No data are available for Child-Pugh C patients (see Dosage & Administration and Contraindications).
There was an increase in rivaroxaban exposure being inversely correlated to the decrease in renal function, as assessed via creatinine clearance (CrCl) measurements.
In individuals with mild (CrCl 80 to 50 mL/min), moderate (CrCl <50 to 30 mL/min) or severe (CrCl <30 to 15 mL/min) renal impairment, rivaroxaban plasma concentrations (AUC) were 1.4-, 1.5- and 1.6-fold increased, respectively, as compared to healthy volunteers (see Dosage & Administration and Precautions).
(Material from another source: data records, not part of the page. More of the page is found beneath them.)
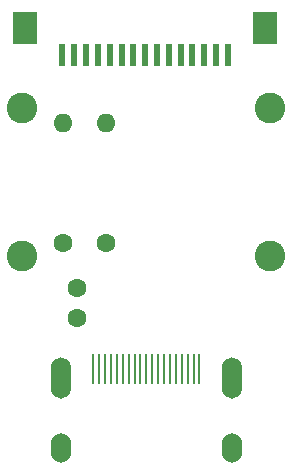
<source format=gbr>
%TF.GenerationSoftware,KiCad,Pcbnew,8.0.5*%
%TF.CreationDate,2024-12-17T10:43:13+01:00*%
%TF.ProjectId,ffc2hdmi,66666332-6864-46d6-992e-6b696361645f,rev?*%
%TF.SameCoordinates,Original*%
%TF.FileFunction,Soldermask,Top*%
%TF.FilePolarity,Negative*%
%FSLAX46Y46*%
G04 Gerber Fmt 4.6, Leading zero omitted, Abs format (unit mm)*
G04 Created by KiCad (PCBNEW 8.0.5) date 2024-12-17 10:43:13*
%MOMM*%
%LPD*%
G01*
G04 APERTURE LIST*
%ADD10C,2.600000*%
%ADD11R,0.600000X1.900000*%
%ADD12R,2.100000X2.799999*%
%ADD13C,1.600000*%
%ADD14O,1.600000X1.600000*%
%ADD15R,0.280000X2.600000*%
%ADD16O,1.703200X3.503200*%
%ADD17O,1.703200X2.503200*%
G04 APERTURE END LIST*
D10*
%TO.C,@HOLE1*%
X138101100Y-91753600D03*
%TD*%
D11*
%TO.C,X1*%
X155499972Y-87274999D03*
X154499971Y-87274999D03*
X153499971Y-87274999D03*
X152499973Y-87274999D03*
X151499972Y-87274999D03*
X150499972Y-87274999D03*
X149499971Y-87274999D03*
X148499971Y-87274999D03*
X147499973Y-87274999D03*
X146499972Y-87274999D03*
X145499972Y-87274999D03*
X144499971Y-87274999D03*
X143499971Y-87274999D03*
X142499973Y-87274999D03*
X141499972Y-87274999D03*
D12*
X158649972Y-84924999D03*
X138350000Y-84924999D03*
%TD*%
D13*
%TO.C,R2*%
X141525000Y-103135000D03*
D14*
X141525000Y-92975000D03*
%TD*%
D13*
%TO.C,C2*%
X142725000Y-109475000D03*
X142725000Y-106975000D03*
%TD*%
D15*
%TO.C,HDMI*%
X144100000Y-113800000D03*
X144600000Y-113800000D03*
X145100000Y-113800000D03*
X145600000Y-113800000D03*
X146100000Y-113800000D03*
X146600000Y-113800000D03*
X147100000Y-113800000D03*
X147600000Y-113800000D03*
X148100000Y-113800000D03*
X148600000Y-113800000D03*
X149100000Y-113800000D03*
X149600000Y-113800000D03*
X150100000Y-113800000D03*
X150600000Y-113800000D03*
X151100000Y-113800000D03*
X151600000Y-113800000D03*
X152100000Y-113800000D03*
X152600000Y-113800000D03*
X153100000Y-113800000D03*
D16*
X141350000Y-114560000D03*
D17*
X141350000Y-120510000D03*
X155850000Y-120510000D03*
D16*
X155850000Y-114560000D03*
%TD*%
D10*
%TO.C,@HOLE0*%
X159101100Y-91753600D03*
%TD*%
%TO.C,@HOLE2*%
X138100000Y-104254000D03*
%TD*%
D13*
%TO.C,R1*%
X145200000Y-103135000D03*
D14*
X145200000Y-92975000D03*
%TD*%
D10*
%TO.C,@HOLE3*%
X159100000Y-104254000D03*
%TD*%
M02*

</source>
Corresponding increases in pharmacodynamic effects were more pronounced (see Dosage & Administration and Precautions).
In individuals with mild, moderate or severe renal impairment, the overall inhibition of FXa activity was increased by a factor of 1.5, 1.9 and 2, respectively, as compared to healthy volunteers; prolongation of PT was similarly increased by a factor of 1.3, 2.2 and 2.4, respectively.
There are no data in patients with CrCl <15 mL/min.
Use is not recommended in patients with CrCl <15 mL/min. Rivaroxaban is to be used with caution in patients with severe renal impairment CrCl 15-30 mL/min (see Dosage & Administration and Precautions).
Toxicology: Preclinical Safety Data:
Except for effects related to an exaggerated pharmacological mode of action (bleedings), preclinical data reveal no special hazard for humans based on studies of safety pharmacology, repeated dose toxicity and genotoxicity.